We’ve met the Playmakers and Taskmasters. Let’s meet the third of the four intellects: Peacekeepers.

Peacekeepers have the diplomatic talents of connecting and relating that keep us all more righteous and unified. Empathetic and spirited, they’re all about cooperation, ethics and humanity. They seem to be driven by a natural need for sincerity and truth, and they’re at their best when they’re involved in working with people and advocating ideals.

Idealists by nature, Peacekeepers are drawn to causes they deem to be of highest significance. Ever the diplomat, they use their inborn emotional intelligence and empathy to facilitate harmony and promote unity.

At the team level, Peacekeepers make some of the best mentors and coaches, as most important to them are inclusiveness and personal growth in others. Self-development is a key focus for Peacekeepers, and they forever seek the true inner self, for anything less is not honest and might not result in the self-actualization they’re looking for. If the first rule of leadership is “know thyself,” Peacekeepers are the leaders we dream of – their ethics are impeccable, and beware those that breach what they believe to be the right thing to do.

Wrecking a Peacekeeper’s day is anything that limits the ability to build enduring relationships and high ideals into the effort, including the typical big-company culture steeped in bureaucracy, arms-length transactions, and harmful competition.

Conversely, their real power is in building the heartful and harmonious kinds of organizations in which most of us would love to enroll and participate.

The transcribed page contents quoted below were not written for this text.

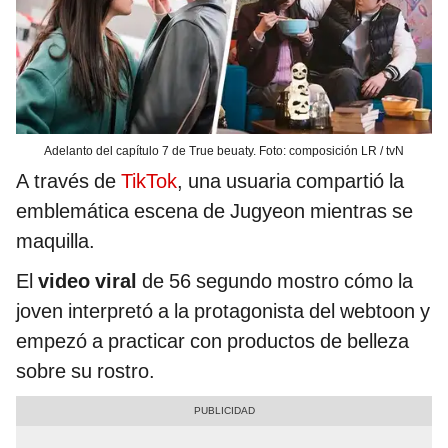
Adelanto del capítulo 7 de True beuaty. Foto: composición LR / tvN
A través de
TikTok
, una usuaria compartió la
emblemática escena de Jugyeon mientras se
maquilla.
El
video viral
de 56 segundo mostro cómo la
joven interpretó a la protagonista del webtoon y
empezó a practicar con productos de belleza
sobre su rostro.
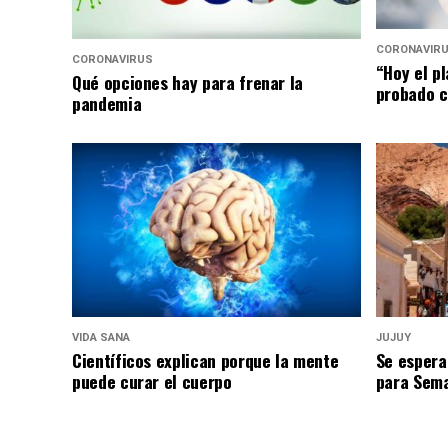
CORONAVIR
CORONAVIRUS
“Hoy el p
Qué opciones hay para frenar la
probado c
pandemia
VIDA SANA
JUJUY
Científicos explican porque la mente
Se espera
puede curar el cuerpo
para Sem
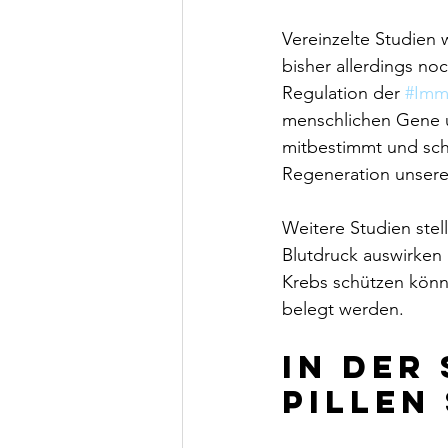
Vereinzelte Studien 
bisher allerdings no
Regulation der 
#Imm
menschlichen Gene u
mitbestimmt und sche
Regeneration unseres
Weitere Studien stel
Blutdruck auswirken
Krebs schützen könn
belegt werden.
In der
Pillen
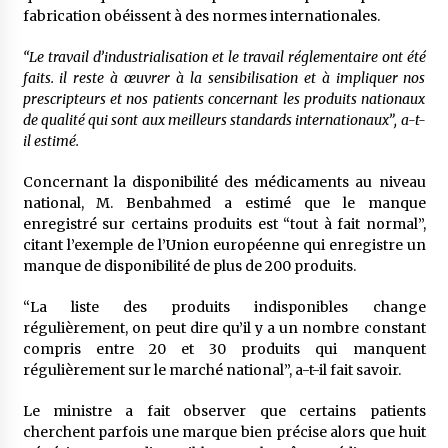
fabrication obéissent à des normes internationales.
“Le travail d’industrialisation et le travail réglementaire ont été
faits. il reste à œuvrer à la sensibilisation et à impliquer nos
prescripteurs et nos patients concernant les produits nationaux
de qualité qui sont aux meilleurs standards internationaux”, a-t-
il estimé.
Concernant la disponibilité des médicaments au niveau
national, M. Benbahmed a estimé que le manque
enregistré sur certains produits est “tout à fait normal”,
citant l’exemple de l’Union européenne qui enregistre un
manque de disponibilité de plus de 200 produits.
“La liste des produits indisponibles change
régulièrement, on peut dire qu’il y a un nombre constant
compris entre 20 et 30 produits qui manquent
régulièrement sur le marché national”, a-t-il fait savoir.
Le ministre a fait observer que certains patients
cherchent parfois une marque bien précise alors que huit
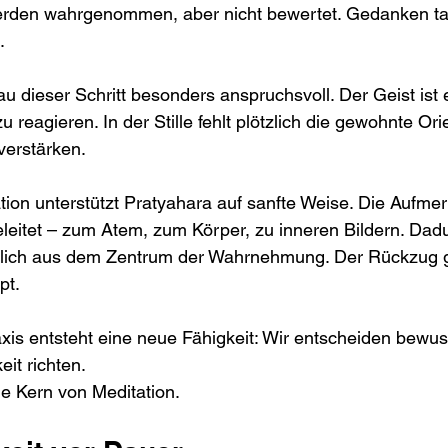
rden wahrgenommen, aber nicht bewertet. Gedanken ta
.
au dieser Schritt besonders anspruchsvoll. Der Geist ist
 reagieren. In der Stille fehlt plötzlich die gewohnte Ori
verstärken.
tion unterstützt Pratyahara auf sanfte Weise. Die Aufmer
eleitet – zum Atem, zum Körper, zu inneren Bildern. Dadu
hlich aus dem Zentrum der Wahrnehmung. Der Rückzug g
pt.
xis entsteht eine neue Fähigkeit: Wir entscheiden bewuss
it richten.
he Kern von Meditation.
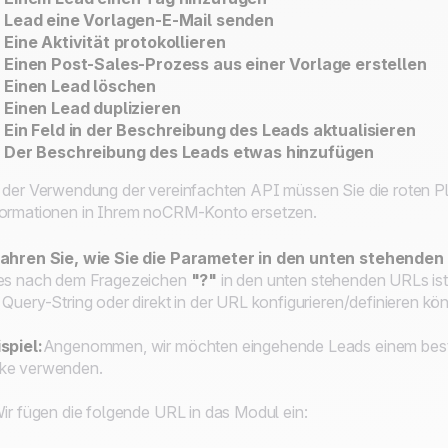
Lead eine Vorlagen-E-Mail senden
Eine Aktivität protokollieren
Einen Post-Sales-Prozess aus einer Vorlage erstellen
Einen Lead löschen
Einen Lead duplizieren
Ein Feld in der Beschreibung des Leads aktualisieren
Der Beschreibung des Leads etwas hinzufügen
 der Verwendung der vereinfachten API müssen Sie die roten Pl
ormationen in Ihrem noCRM-Konto ersetzen.
fahren Sie, wie Sie die Parameter in den unten stehende
es nach dem Fragezeichen
"?"
in den unten stehenden URLs ist 
 Query-String oder direkt in der URL konfigurieren/definieren kö
spiel:
Angenommen, wir möchten eingehende Leads einem best
ke verwenden.
Wir fügen die folgende URL in das Modul ein:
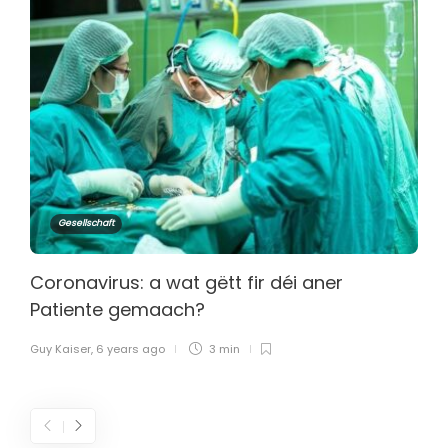
Gesellschaft
Coronavirus: a wat gëtt fir déi aner
Patiente gemaach?
Guy Kaiser
,
6 years ago
3 min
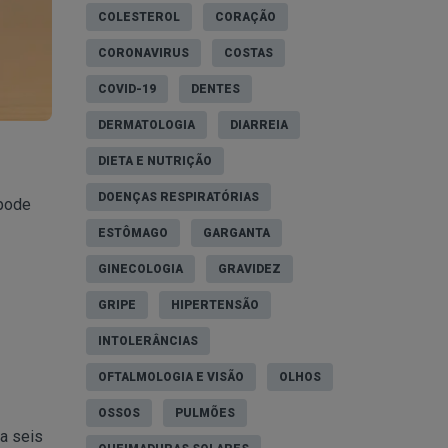
COLESTEROL
CORAÇÃO
CORONAVIRUS
COSTAS
COVID-19
DENTES
DERMATOLOGIA
DIARREIA
DIETA E NUTRIÇÃO
DOENÇAS RESPIRATÓRIAS
 pode
ESTÔMAGO
GARGANTA
GINECOLOGIA
GRAVIDEZ
GRIPE
HIPERTENSÃO
INTOLERÂNCIAS
OFTALMOLOGIA E VISÃO
OLHOS
OSSOS
PULMÕES
a seis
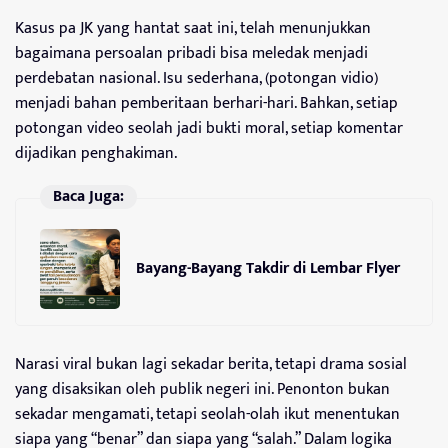
Kasus pa JK yang hantat saat ini, telah menunjukkan
bagaimana persoalan pribadi bisa meledak menjadi
perdebatan nasional. Isu sederhana, (potongan vidio)
menjadi bahan pemberitaan berhari-hari. Bahkan, setiap
potongan video seolah jadi bukti moral, setiap komentar
dijadikan penghakiman.
Baca Juga:
Bayang-Bayang Takdir di Lembar Flyer
Narasi viral bukan lagi sekadar berita, tetapi drama sosial
yang disaksikan oleh publik negeri ini. Penonton bukan
sekadar mengamati, tetapi seolah-olah ikut menentukan
siapa yang “benar” dan siapa yang “salah.” Dalam logika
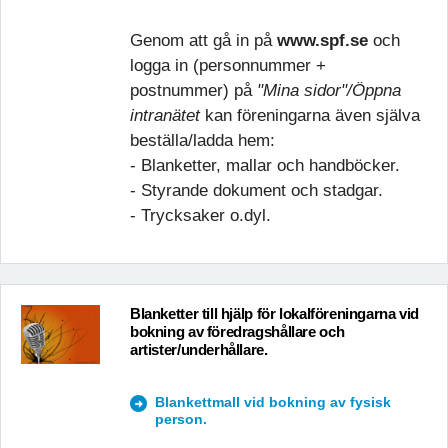
Genom att gå in på
www.spf.se
och
logga in (personnummer +
postnummer) på
"Mina sidor"/Öppna
intranätet
kan föreningarna även själva
beställa/ladda hem:
- Blanketter, mallar och handböcker.
- Styrande dokument och stadgar.
- Trycksaker o.dyl.
Blanketter till hjälp för lokalföreningarna vid
bokning av föredragshållare och
artister/underhållare.
Blankettmall vid bokning av fysisk
person.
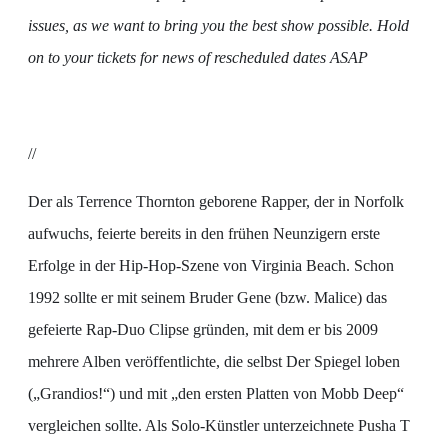
issues, as we want to bring you the best show possible. Hold
on to your tickets for news of rescheduled dates ASAP
//
Der als Terrence Thornton geborene Rapper, der in Norfolk
aufwuchs, feierte bereits in den frühen Neunzigern erste
Erfolge in der Hip-Hop-Szene von Virginia Beach. Schon
1992 sollte er mit seinem Bruder Gene (bzw. Malice) das
gefeierte Rap-Duo Clipse gründen, mit dem er bis 2009
mehrere Alben veröffentlichte, die selbst Der Spiegel loben
(„Grandios!“) und mit „den ersten Platten von Mobb Deep“
vergleichen sollte. Als Solo-Künstler unterzeichnete Pusha T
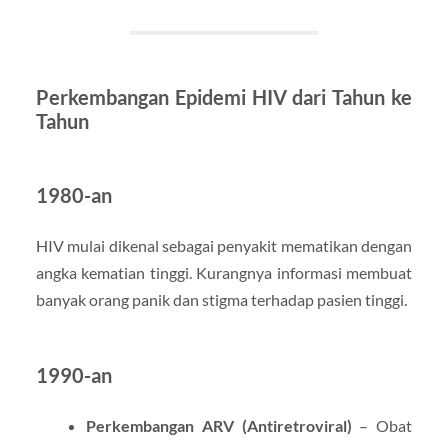
Perkembangan Epidemi HIV dari Tahun ke
Tahun
1980-an
HIV mulai dikenal sebagai penyakit mematikan dengan
angka kematian tinggi. Kurangnya informasi membuat
banyak orang panik dan stigma terhadap pasien tinggi.
1990-an
Perkembangan ARV (Antiretroviral)
– Obat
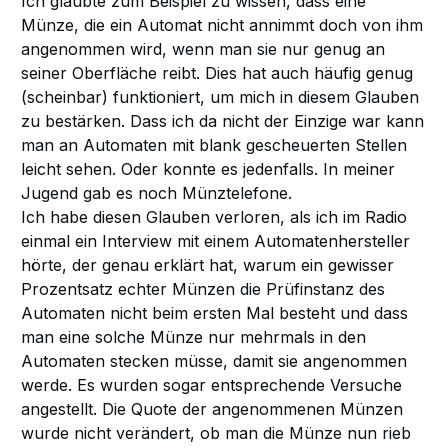
Ich glaubte zum Beispiel zu wissen, dass eine
Münze, die ein Automat nicht annimmt doch von ihm
angenommen wird, wenn man sie nur genug an
seiner Oberfläche reibt. Dies hat auch häufig genug
(scheinbar) funktioniert, um mich in diesem Glauben
zu bestärken. Dass ich da nicht der Einzige war kann
man an Automaten mit blank gescheuerten Stellen
leicht sehen. Oder konnte es jedenfalls. In meiner
Jugend gab es noch Münztelefone.
Ich habe diesen Glauben verloren, als ich im Radio
einmal ein Interview mit einem Automatenhersteller
hörte, der genau erklärt hat, warum ein gewisser
Prozentsatz echter Münzen die Prüfinstanz des
Automaten nicht beim ersten Mal besteht und dass
man eine solche Münze nur mehrmals in den
Automaten stecken müsse, damit sie angenommen
werde. Es wurden sogar entsprechende Versuche
angestellt. Die Quote der angenommenen Münzen
wurde nicht verändert, ob man die Münze nun rieb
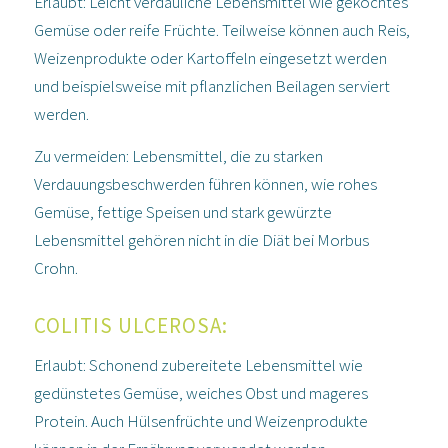
Erlaubt:
Leicht verdauliche Lebensmittel wie gekochtes
Gemüse oder reife Früchte. Teilweise können auch Reis,
Weizenprodukte oder Kartoffeln eingesetzt werden
und beispielsweise mit pflanzlichen Beilagen serviert
werden.
Zu vermeiden:
Lebensmittel, die zu starken
Verdauungsbeschwerden führen können, wie rohes
Gemüse, fettige Speisen und stark gewürzte
Lebensmittel gehören nicht in die Diät bei Morbus
Crohn.
COLITIS ULCEROSA:
Erlaubt:
Schonend zubereitete Lebensmittel wie
gedünstetes Gemüse, weiches Obst und mageres
Protein. Auch Hülsenfrüchte und Weizenprodukte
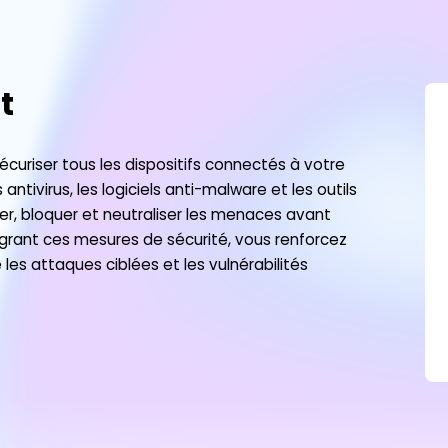
t
écuriser tous les dispositifs connectés à votre
antivirus, les logiciels anti-malware et les outils
ter, bloquer et neutraliser les menaces avant
égrant ces mesures de sécurité, vous renforcez
e les attaques ciblées et les vulnérabilités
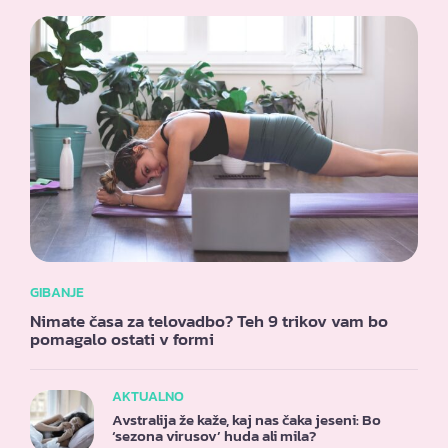
GIBANJE
Nimate časa za telovadbo? Teh 9 trikov vam bo
pomagalo ostati v formi
AKTUALNO
Avstralija že kaže, kaj nas čaka jeseni: Bo
‘sezona virusov’ huda ali mila?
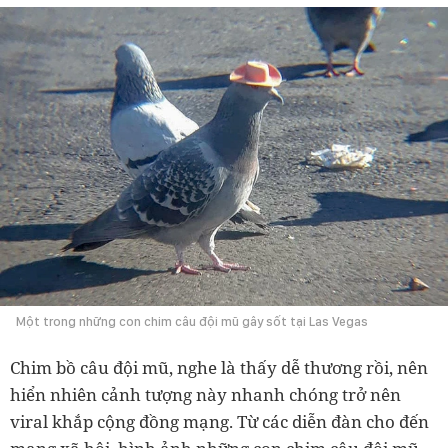
Một trong những con chim câu đội mũ gây sốt tại Las Vegas
Chim bồ câu đội mũ, nghe là thấy dễ thương rồi, nên
hiển nhiên cảnh tượng này nhanh chóng trở nên
viral khắp cộng đồng mạng. Từ các diễn đàn cho đến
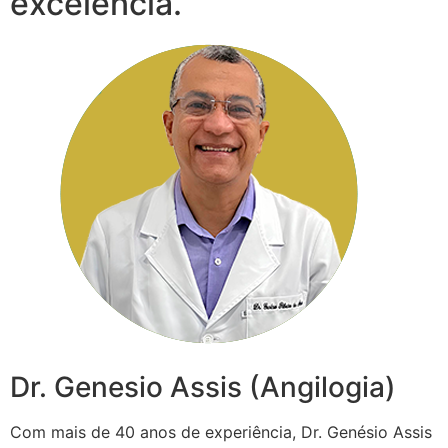
excelência.
Dr. Genesio Assis (Angilogia)
Com mais de 40 anos de experiência, Dr. Genésio Assis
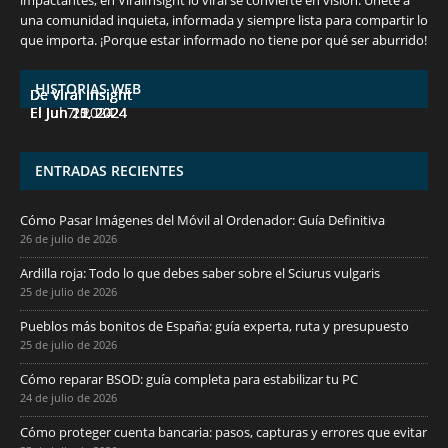
impactantes, en ViralInsight lo viral se convierte en visión. Únete a
una comunidad inquieta, informada y siempre lista para compartir lo
7 frutas ricas en calcio para mantener la
España en julio: Playas de ensueño,
Funciones ocultas del iPhone que no
Descubre las 10 criptomonedas con mayor
¡Derrota el calor, no tus objetivos de
que importa. ¡Porque estar informado no tiene por qué ser aburrido!
salud ósea a partir de los 50 años
cultura vibrante y ¡más!
conocías
potencial en junio de 2024.
pérdida de peso!
HISTORIAS WEB
De Viral Insight
De Viral Insight
De Viral Insight
De Viral Insight
De Viral Insight
El Jul 7, 2024
El Jun 23, 2024
El Jun 20, 2024
El Jun 15, 2024
El Jun 11, 2024
ENTRADAS RECIENTES
Cómo Pasar Imágenes del Móvil al Ordenador: Guía Definitiva
26 de julio de 2026
Ardilla roja: Todo lo que debes saber sobre el Sciurus vulgaris
25 de julio de 2026
Pueblos más bonitos de España: guía experta, ruta y presupuesto
25 de julio de 2026
Cómo reparar BSOD: guía completa para estabilizar tu PC
24 de julio de 2026
Cómo proteger cuenta bancaria: pasos, capturas y errores que evitar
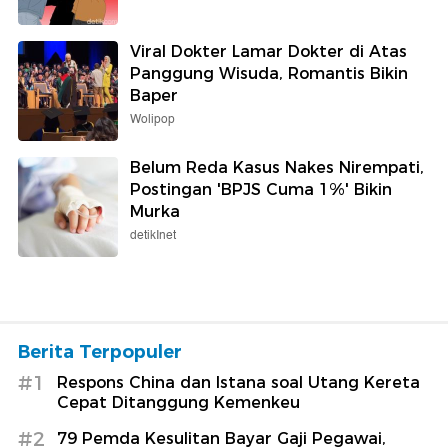
Viral Dokter Lamar Dokter di Atas
Panggung Wisuda, Romantis Bikin
Baper
Wolipop
Belum Reda Kasus Nakes Nirempati,
Postingan 'BPJS Cuma 1%' Bikin
Murka
detikInet
Berita Terpopuler
#1
Respons China dan Istana soal Utang Kereta
Cepat Ditanggung Kemenkeu
#2
79 Pemda Kesulitan Bayar Gaji Pegawai,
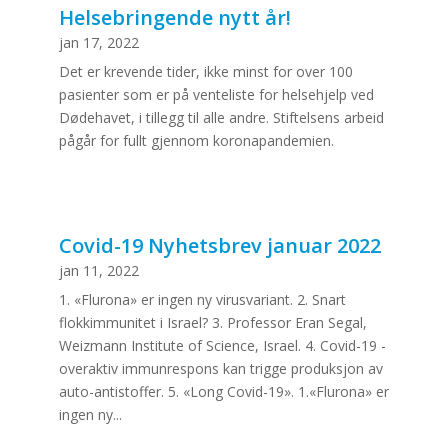
Helsebringende nytt år!
jan 17, 2022
Det er krevende tider, ikke minst for over 100
pasienter som er på venteliste for helsehjelp ved
Dødehavet, i tillegg til alle andre. Stiftelsens arbeid
pågår for fullt gjennom koronapandemien.
Covid-19 Nyhetsbrev januar 2022
jan 11, 2022
1. «Flurona» er ingen ny virusvariant. 2. Snart
flokkimmunitet i Israel? 3. Professor Eran Segal,
Weizmann Institute of Science, Israel. 4. Covid-19 -
overaktiv immunrespons kan trigge produksjon av
auto-antistoffer. 5. «Long Covid-19». 1.«Flurona» er
ingen ny...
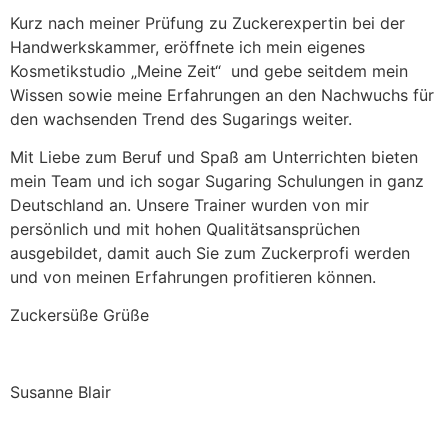
Kurz nach meiner Prüfung zu Zuckerexpertin bei der
Handwerkskammer, eröffnete ich mein eigenes
Kosmetikstudio „Meine Zeit“ und gebe seitdem mein
Wissen sowie meine Erfahrungen an den Nachwuchs für
den wachsenden Trend des Sugarings weiter.
Mit Liebe zum Beruf und Spaß am Unterrichten bieten
mein Team und ich sogar Sugaring Schulungen in ganz
Deutschland an. Unsere Trainer wurden von mir
persönlich und mit hohen Qualitätsansprüchen
ausgebildet, damit auch Sie zum Zuckerprofi werden
und von meinen Erfahrungen profitieren können.
Zuckersüße Grüße
Susanne Blair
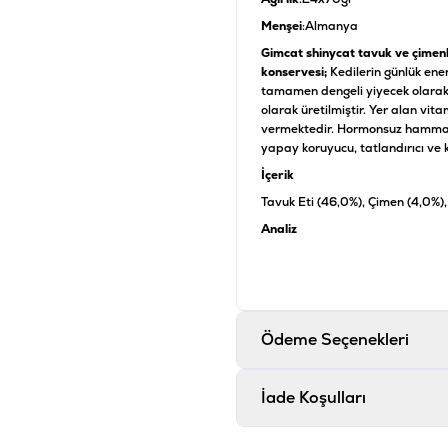
Menşei
:Almanya
Gimcat shinycat tavuk ve çimenl
konservesi;
Kedilerin günlük ener
tamamen dengeli yiyecek olarak
olarak üretilmiştir. Yer alan vit
vermektedir. Hormonsuz hammadd
yapay koruyucu, tatlandırıcı ve
İçerik
Tavuk Eti (46,0%), Çimen (4,0%),
Analiz
Ham protein %12,0, Ham yağ %0,
Katkı Maddeleri
E vitamini 50 mg
Ödeme Seçenekleri
Ürün Filtreleri
Barkod
:
4
İade Koşulları
Tedarikçi Ürün Kodu
:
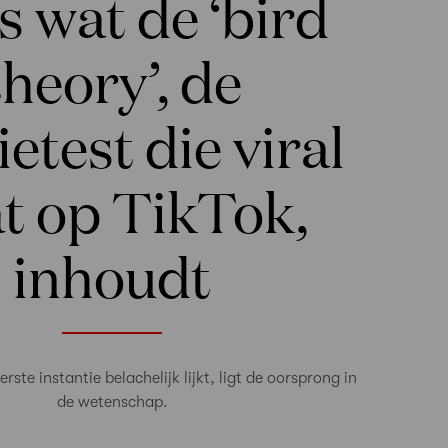
is wat de ‘bird
theory’, de
ietest die viral
t op TikTok,
inhoudt
rste instantie belachelijk lijkt, ligt de oorsprong in
de wetenschap.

The Peacekeepers’ broad themes of natural talent derive from the interpersonal, intrapersonal, environmental and linguistic aptitudes, and run along the lines of:

Facilitating: Creating cooperative action to achieve goals; drawing out issues that need to be addressed

Empathizing: Sensing and sharing what others may be feeling in any given situation; showing care and concern

Mediating: Dealing with difficult people/situations; building bridges between people; resolving conflict

Interpreting Reading the individual nuances and subtle behavioral clues of others to interpret motivation

Confiding: Creating deep and meaningful relationships – work and personal – built on trust and intimacy

Coaching: Fostering growth and development of others; drawing out and building strength; guiding others

Counseling: Diagnosing weakness; healing and fixing people, ideas, situations; restoring to wholeness

Idealizing: Maintaining strong belief in ideals; honoring and living the highest ethics and principles

Unifying: Including and integrating disparate views to achieve solidarity; fostering togetherness

Advocating: Passionately supporting an issue; championing worthy causes; creating inspiration and spirit

Keeping in mind that we all have some Peacekeeper in us, are you a natural born Peacekeeper?

Try this: print the list above. Put a checkmark on each talent area that comes easily to you. Then put a checkmark on each one that you truly enjoy. Put a third checkmark on each one at which you demonstrate excellence.

If the majority of themes have all three checkmarks, consider yourself a Peacekeeper.